II. Procedural History

¶13 The Jordans filed a motion for partial summary judgment, claiming that their 1983 transfer of the real property to OSPI should be voided because Sweet breached his professional obligations and because the corporation was not formed until 10 years after the transfer. Rawson-Sweet cross-motioned for summary judgment, claiming that the statute of limitations had run and that the deadman’s statute and the hearsay rules prevented testimony about the agreement between Sweet and the Jordans. The trial court granted Rawson-Sweet’s motion and the Jordans now appeal.

ANALYSIS

I. Standard of Review

¶14 Summary judgment is appropriate when there are no issues of material fact and the moving party is entitled to judgment as a matter of law. CR 56(c). We review summary judgment orders de novo and perform the same inquiry as the trial court. Owen v. Burlington N. Santa Fe R.R., 153 Wn.2d 780, 787, 108 P.3d 1220 (2005).

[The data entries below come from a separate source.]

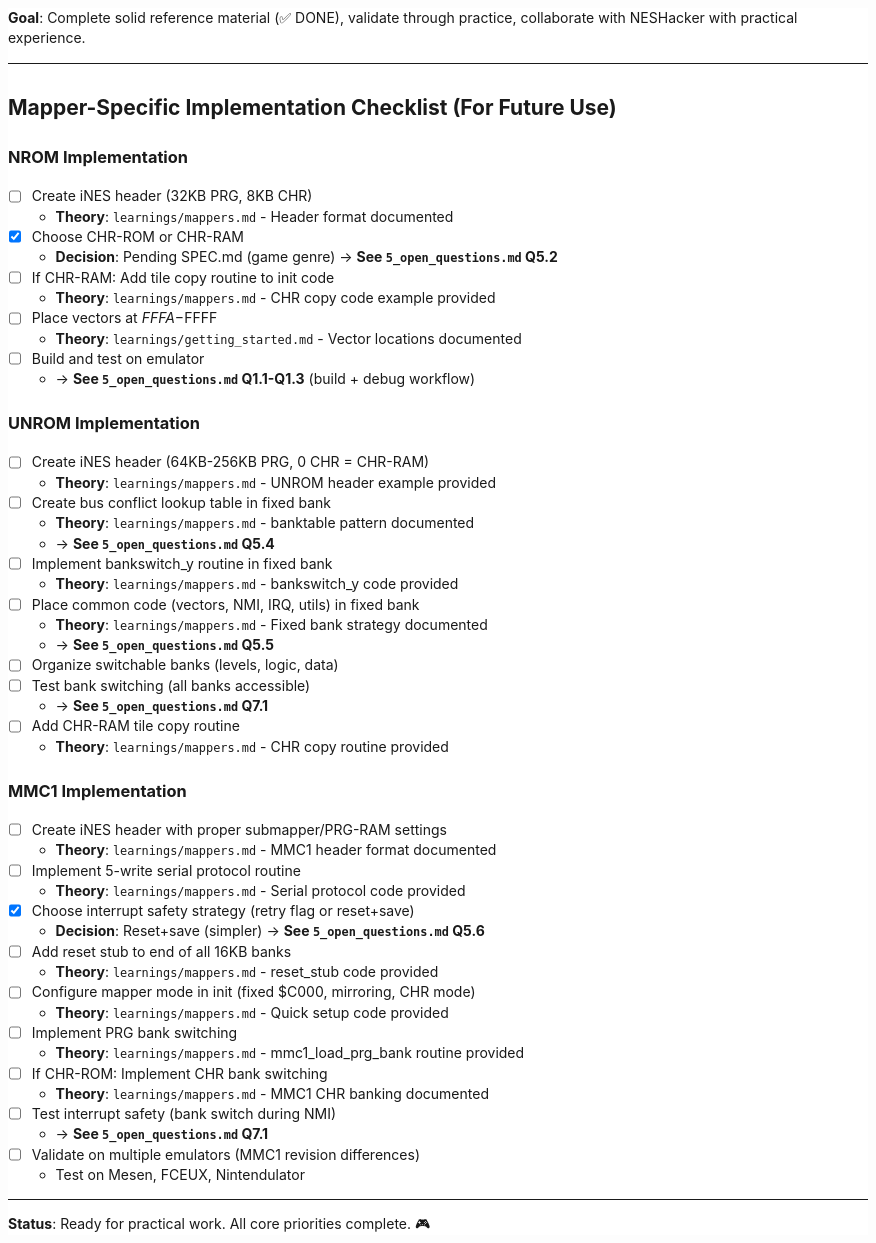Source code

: **Goal**: Complete solid reference material (✅ DONE), validate through practice, collaborate with NESHacker with practical experience.

---

## Mapper-Specific Implementation Checklist (For Future Use)

### NROM Implementation
- [ ] Create iNES header (32KB PRG, 8KB CHR)
  - **Theory**: `learnings/mappers.md` - Header format documented
- [x] Choose CHR-ROM or CHR-RAM
  - **Decision**: Pending SPEC.md (game genre) → **See `5_open_questions.md` Q5.2**
- [ ] If CHR-RAM: Add tile copy routine to init code
  - **Theory**: `learnings/mappers.md` - CHR copy code example provided
- [ ] Place vectors at $FFFA-$FFFF
  - **Theory**: `learnings/getting_started.md` - Vector locations documented
- [ ] Build and test on emulator
  - → **See `5_open_questions.md` Q1.1-Q1.3** (build + debug workflow)

### UNROM Implementation
- [ ] Create iNES header (64KB-256KB PRG, 0 CHR = CHR-RAM)
  - **Theory**: `learnings/mappers.md` - UNROM header example provided
- [ ] Create bus conflict lookup table in fixed bank
  - **Theory**: `learnings/mappers.md` - banktable pattern documented
  - → **See `5_open_questions.md` Q5.4**
- [ ] Implement bankswitch_y routine in fixed bank
  - **Theory**: `learnings/mappers.md` - bankswitch_y code provided
- [ ] Place common code (vectors, NMI, IRQ, utils) in fixed bank
  - **Theory**: `learnings/mappers.md` - Fixed bank strategy documented
  - → **See `5_open_questions.md` Q5.5**
- [ ] Organize switchable banks (levels, logic, data)
- [ ] Test bank switching (all banks accessible)
  - → **See `5_open_questions.md` Q7.1**
- [ ] Add CHR-RAM tile copy routine
  - **Theory**: `learnings/mappers.md` - CHR copy routine provided

### MMC1 Implementation
- [ ] Create iNES header with proper submapper/PRG-RAM settings
  - **Theory**: `learnings/mappers.md` - MMC1 header format documented
- [ ] Implement 5-write serial protocol routine
  - **Theory**: `learnings/mappers.md` - Serial protocol code provided
- [x] Choose interrupt safety strategy (retry flag or reset+save)
  - **Decision**: Reset+save (simpler) → **See `5_open_questions.md` Q5.6**
- [ ] Add reset stub to end of all 16KB banks
  - **Theory**: `learnings/mappers.md` - reset_stub code provided
- [ ] Configure mapper mode in init (fixed $C000, mirroring, CHR mode)
  - **Theory**: `learnings/mappers.md` - Quick setup code provided
- [ ] Implement PRG bank switching
  - **Theory**: `learnings/mappers.md` - mmc1_load_prg_bank routine provided
- [ ] If CHR-ROM: Implement CHR bank switching
  - **Theory**: `learnings/mappers.md` - MMC1 CHR banking documented
- [ ] Test interrupt safety (bank switch during NMI)
  - → **See `5_open_questions.md` Q7.1**
- [ ] Validate on multiple emulators (MMC1 revision differences)
  - Test on Mesen, FCEUX, Nintendulator

---

**Status**: Ready for practical work. All core priorities complete. 🎮
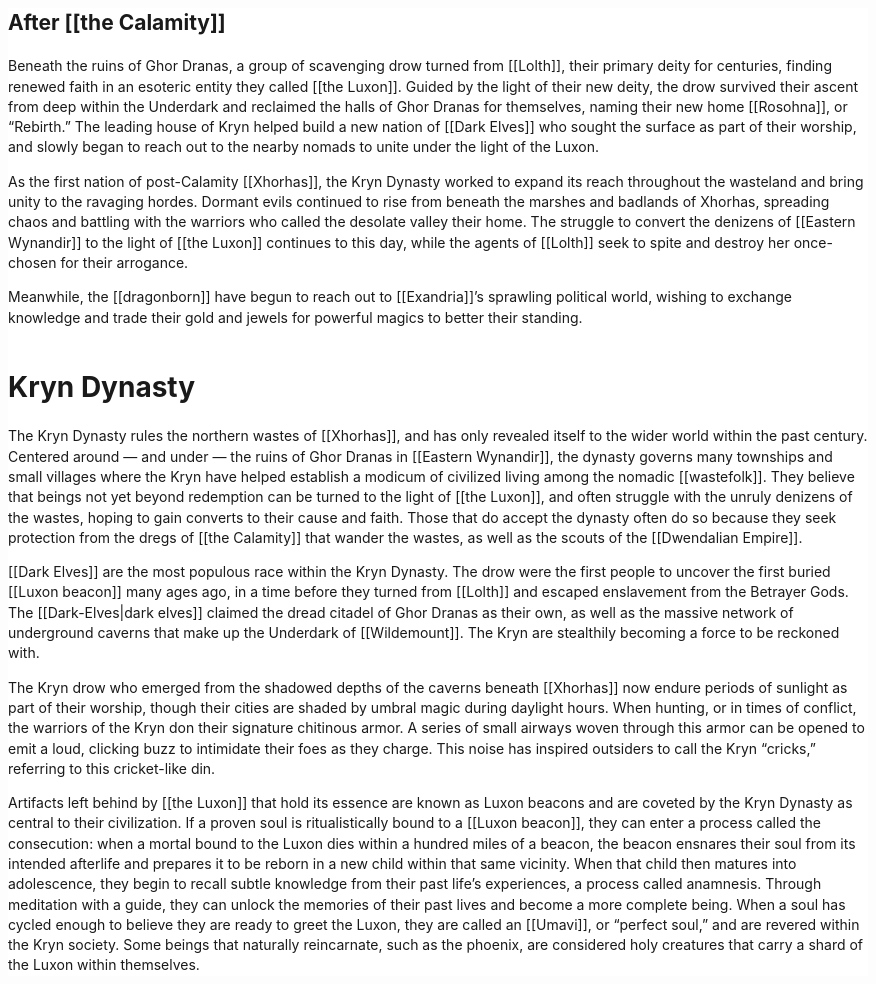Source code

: ## After [[the Calamity]]
Beneath the ruins of Ghor Dranas, a group of scavenging drow turned from [[Lolth]], their primary deity for centuries, finding renewed faith in an esoteric entity they called [[the Luxon]]. Guided by the light of their new deity, the drow survived their ascent from deep within the Underdark and reclaimed the halls of Ghor Dranas for themselves, naming their new home [[Rosohna]], or “Rebirth.” The leading house of Kryn helped build a new nation of [[Dark Elves]] who sought the surface as part of their worship, and slowly began to reach out to the nearby nomads to unite under the light of the Luxon.

As the first nation of post-Calamity [[Xhorhas]], the Kryn Dynasty worked to expand its reach throughout the wasteland and bring unity to the ravaging hordes. Dormant evils continued to rise from beneath the marshes and badlands of Xhorhas, spreading chaos and battling with the warriors who called the desolate valley their home. The struggle to convert the denizens of [[Eastern Wynandir]] to the light of [[the Luxon]] continues to this day, while the agents of [[Lolth]] seek to spite and destroy her once-chosen for their arrogance.

Meanwhile, the [[dragonborn]] have begun to reach out to [[Exandria]]’s sprawling political world, wishing to exchange knowledge and trade their gold and jewels for powerful magics to better their standing.

# Kryn Dynasty

The Kryn Dynasty rules the northern wastes of [[Xhorhas]], and has only revealed itself to the wider world within the past century. Centered around — and under — the ruins of Ghor Dranas in [[Eastern Wynandir]], the dynasty governs many townships and small villages where the Kryn have helped establish a modicum of civilized living among the nomadic [[wastefolk]]. They believe that beings not yet beyond redemption can be turned to the light of [[the Luxon]], and often struggle with the unruly denizens of the wastes, hoping to gain converts to their cause and faith. Those that do accept the dynasty often do so because they seek protection from the dregs of [[the Calamity]] that wander the wastes, as well as the scouts of the [[Dwendalian Empire]].

[[Dark Elves]] are the most populous race within the Kryn Dynasty. The drow were the first people to uncover the first buried [[Luxon beacon]] many ages ago, in a time before they turned from [[Lolth]] and escaped enslavement from the Betrayer Gods. The [[Dark-Elves|dark elves]] claimed the dread citadel of Ghor Dranas as their own, as well as the massive network of underground caverns that make up the Underdark of [[Wildemount]]. The Kryn are stealthily becoming a force to be reckoned with.

The Kryn drow who emerged from the shadowed depths of the caverns beneath [[Xhorhas]] now endure periods of sunlight as part of their worship, though their cities are shaded by umbral magic during daylight hours. When hunting, or in times of conflict, the warriors of the Kryn don their signature chitinous armor. A series of small airways woven through this armor can be opened to emit a loud, clicking buzz to intimidate their foes as they charge. This noise has inspired outsiders to call the Kryn “cricks,” referring to this cricket-like din.

Artifacts left behind by [[the Luxon]] that hold its essence are known as Luxon beacons and are coveted by the Kryn Dynasty as central to their civilization. If a proven soul is ritualistically bound to a [[Luxon beacon]], they can enter a process called the consecution: when a mortal bound to the Luxon dies within a hundred miles of a beacon, the beacon ensnares their soul from its intended afterlife and prepares it to be reborn in a new child within that same vicinity. When that child then matures into adolescence, they begin to recall subtle knowledge from their past life’s experiences, a process called anamnesis. Through meditation with a guide, they can unlock the memories of their past lives and become a more complete being. When a soul has cycled enough to believe they are ready to greet the Luxon, they are called an [[Umavi]], or “perfect soul,” and are revered within the Kryn society. Some beings that naturally reincarnate, such as the phoenix, are considered holy creatures that carry a shard of the Luxon within themselves.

We assume facts and reasonable inferences most favorable to the nonmoving party. Owen, 153 Wn.2d at 787 (citing Ruff v. King County, 125 Wn.2d 697, 703, 887 P.2d 886 (1995)). The moving party bears the burden of showing there are no material facts in dispute. Malnar v. Carlson, 128 Wn.2d 521, 535, 910 P.2d 455 (1996).

II. Issuance of Shares to the Sweets

¶15 The Jordans argue that business dealings between an attorney and his client that are advantageous to the attorney are prima facie fraudulent. In re Disciplinary Proceeding Against McMullen, 127 Wn.2d 150, 168, 896 [910]*910P.2d 1281 (1995). They claim that documentary evidence of the transaction itself is all they need to show to make their case.